POINTE-A-PITRE : La contestation en Guadeloupe depuis mi-novembre reflète une crise plus profonde, économique et sociale, à ne pas prendre à la légère, estime Pierre-Yves Chicot, maître de conférence à la faculté de droit de Pointe-à-Pitre et avocat.
"C'est la manifestation conjoncturelle d'une crise structurelle", explique-t-il.
Partie de l'obligation vaccinale des personnels hospitaliers et des pompiers, la crise a largement dérivé depuis vers d'autres revendications, souvent liées au pouvoir d'achat.
Elle est d'abord liée, selon M. Chicot, au "sous-emploi" et à "l'augmentation de la pauvreté" depuis le début de la crise Covid, mesurable à la hausse des demandes de minima sociaux.
Selon l'Institut national de la statistique (Insee), le taux de chômage s'établissait à 17% en 2020 et touchait un jeune de moins de 29 ans sur trois. Un tiers de la population vit sous le seuil de la pauvreté.
"De plus, le coût de la vie augmente", pointe Pierre-Yves Chicot, notamment le prix de l'essence.
"Il y a aussi une question de santé mentale", déclare l'universitaire, rappelant que selon une récente publication de l'Insee, un Antillais sur six souffre de symptômes de dépression.
"Cette crise résume le mal-être économique et social de la Guadeloupe, notamment pour sa jeunesse: celle qui ne sait pas lire, pas écrire, qui quitte l'école en 3e, et qui ne voit pas d'opportunité pour elle", résume-t-il, en faisant références aux jeunes qui tiennent les barrages routiers, un peu partout dans l'île.

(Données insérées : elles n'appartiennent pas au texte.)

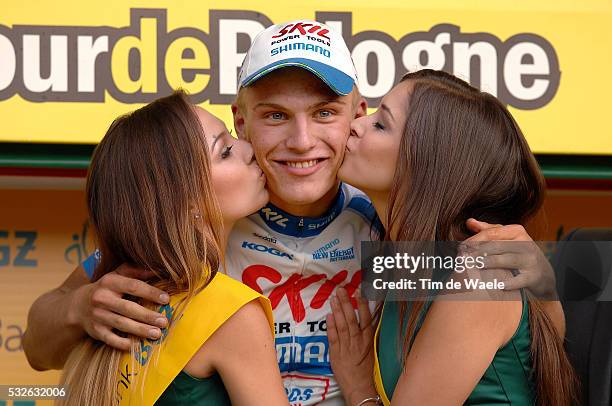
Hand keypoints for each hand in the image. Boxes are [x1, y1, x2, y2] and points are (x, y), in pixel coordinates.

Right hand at [70, 264, 169, 349]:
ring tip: (157, 333)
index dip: (150, 293)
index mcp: (110, 282)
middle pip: (129, 308)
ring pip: (122, 324)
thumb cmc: (106, 288)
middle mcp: (102, 299)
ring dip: (141, 330)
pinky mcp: (96, 331)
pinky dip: (122, 343)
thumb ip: (135, 271)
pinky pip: (110, 339)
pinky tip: (135, 345)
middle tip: (164, 321)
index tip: (166, 299)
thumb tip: (156, 270)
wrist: (77, 305)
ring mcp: (98, 316)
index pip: (133, 286)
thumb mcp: (117, 275)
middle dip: (148, 316)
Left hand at [326, 288, 377, 404]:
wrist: (360, 387)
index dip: (362, 306)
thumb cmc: (367, 369)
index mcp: (368, 340)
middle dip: (346, 303)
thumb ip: (369, 334)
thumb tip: (369, 318)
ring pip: (341, 325)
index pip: (365, 319)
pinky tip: (328, 315)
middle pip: (351, 319)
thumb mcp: (372, 350)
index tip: (358, 294)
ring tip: (333, 298)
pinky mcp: (336, 354)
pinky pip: (333, 337)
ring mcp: (346, 347)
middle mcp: (357, 342)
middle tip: (341, 290)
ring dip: (337, 311)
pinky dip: (330, 326)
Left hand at [463, 218, 556, 298]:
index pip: (491, 233)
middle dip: (476, 252)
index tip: (461, 248)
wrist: (544, 275)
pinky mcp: (534, 276)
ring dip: (488, 264)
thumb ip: (489, 230)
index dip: (474, 240)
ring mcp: (530, 260)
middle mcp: (525, 243)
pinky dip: (508, 283)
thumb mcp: (508, 238)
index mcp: (516, 231)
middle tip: (462, 258)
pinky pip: (519, 279)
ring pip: (505, 260)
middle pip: (495, 246)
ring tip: (474, 267)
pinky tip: (497, 285)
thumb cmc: (519, 253)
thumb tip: (469, 222)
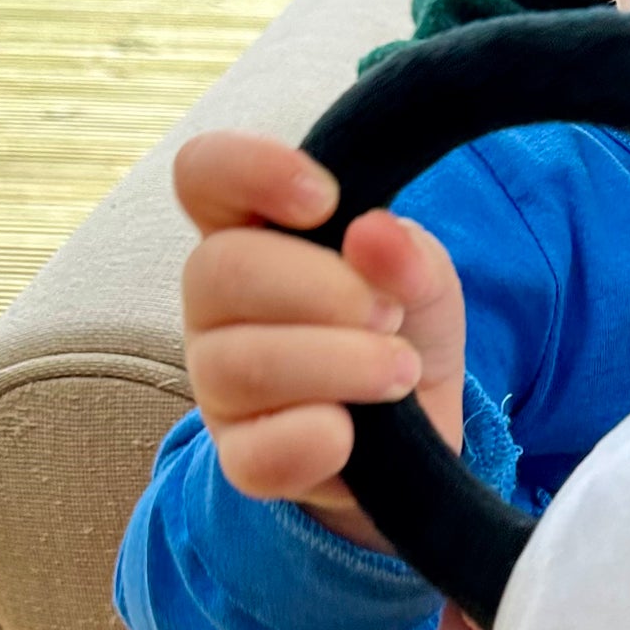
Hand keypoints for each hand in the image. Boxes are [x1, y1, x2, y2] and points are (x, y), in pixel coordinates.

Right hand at [174, 129, 465, 549]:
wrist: (422, 429)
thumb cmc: (401, 329)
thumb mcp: (425, 279)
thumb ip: (408, 253)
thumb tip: (375, 234)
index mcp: (251, 234)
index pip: (203, 174)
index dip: (251, 170)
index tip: (326, 198)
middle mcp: (216, 305)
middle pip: (221, 269)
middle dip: (326, 290)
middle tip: (391, 315)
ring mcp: (220, 385)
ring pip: (242, 364)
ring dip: (342, 365)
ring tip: (400, 372)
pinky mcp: (244, 460)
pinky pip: (256, 455)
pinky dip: (318, 440)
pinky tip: (356, 432)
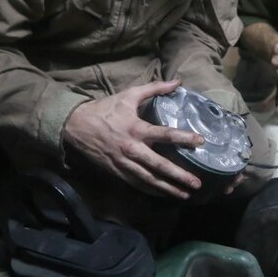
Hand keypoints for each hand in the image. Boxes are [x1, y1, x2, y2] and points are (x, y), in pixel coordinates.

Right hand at [62, 79, 205, 199]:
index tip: (200, 142)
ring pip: (149, 180)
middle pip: (160, 166)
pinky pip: (137, 184)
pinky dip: (152, 190)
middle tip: (197, 183)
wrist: (76, 125)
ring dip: (168, 188)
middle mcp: (132, 149)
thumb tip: (177, 82)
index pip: (165, 135)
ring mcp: (124, 163)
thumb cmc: (105, 109)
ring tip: (186, 194)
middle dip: (179, 176)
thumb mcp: (129, 95)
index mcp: (137, 129)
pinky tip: (165, 194)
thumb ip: (155, 88)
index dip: (184, 138)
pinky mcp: (117, 172)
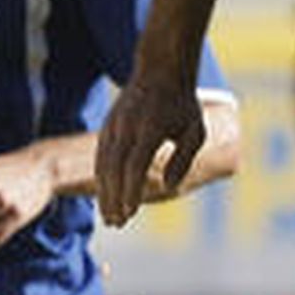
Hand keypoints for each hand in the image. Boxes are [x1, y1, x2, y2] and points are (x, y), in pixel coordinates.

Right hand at [95, 71, 203, 227]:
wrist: (161, 71)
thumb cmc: (182, 104)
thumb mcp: (194, 130)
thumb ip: (183, 159)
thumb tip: (169, 186)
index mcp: (150, 128)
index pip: (135, 165)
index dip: (130, 190)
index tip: (130, 212)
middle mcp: (127, 126)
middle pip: (114, 169)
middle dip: (114, 198)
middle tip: (118, 223)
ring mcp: (114, 125)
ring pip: (103, 164)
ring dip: (104, 192)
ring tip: (109, 216)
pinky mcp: (108, 125)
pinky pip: (101, 156)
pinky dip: (101, 178)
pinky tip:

"Vaccin ou pas vaccin, ces moments-là sont ceux qui permettent à ces jeunes-là d'exister, c'est leur moment", souligne l'universitaire.
Barrages «sous-traités»
Pour Patricia Braflan Trobo, sociologue guadeloupéenne, "nous sommes face à une grève catégorielle", d'une "minorité", et bien loin de rassembler toute la Guadeloupe.
"On parle beaucoup des grandes grèves de 2009, mais à cette époque, la mobilisation concernait tout le monde, (autour de la vie chère, NDLR). Aujourd'hui, c'est une infime partie des soignants qui refusent la vaccination contre le Covid (85% sont vaccinés selon les autorités sanitaires, NDLR) et tentent de rallier une population à leur cause", dit-elle.
Les barrages ont, selon elle, été "sous-traités" à des jeunes, en dehors de toute base militante, par des organisations syndicales qui n'étaient pas, "dès le début", en "nombre suffisant pour soutenir une grève totale et se sont laissé déborder".
"Les organisations militant contre l'obligation vaccinale ne se préoccupent pas des jeunes. Cela fait des mois qu'elles défilent sans avoir jamais parlé d'emploi, d'eau ou de tout autre problème", assure Mme Braflan Trobo.
Mais la plateforme de revendications a fini par s'élargir et aujourd'hui les organisations syndicales en sont arrivées à demander "la résolution de tous les conflits en cours".
Elles ont aussi bousculé le rôle des élus locaux que les syndicats accusent de courber l'échine face aux décisions de Paris.
"Il se pose la question de la place de l'élu local au sein de la République, mais ça n'est pas une question de colonialisme", explique Jocelyn Sapotille, président de l'association des maires de Guadeloupe, dans les colonnes de France Antilles.
L'obligation vaccinale "concerne tout le monde, aussi bien la France que la Guadeloupe" rappelle-t-il.
En France, près de 70% de la population est vaccinée. La Guadeloupe, bien que frappée par une vague épidémique très violente cet été, peine à dépasser les 35% de personnes au parcours vaccinal complet.
Selon des sociologues, l'opposition aux vaccins reflète aussi la défiance de la population envers les autorités depuis le scandale du chlordécone.
Considéré comme perturbateur endocrinien et cancérogène probable, ce pesticide interdit en France en 1990 est resté autorisé dans les champs de bananes de Martinique et de Guadeloupe par dérogation ministérielle jusqu'en 1993, provoquant une pollution importante et durable.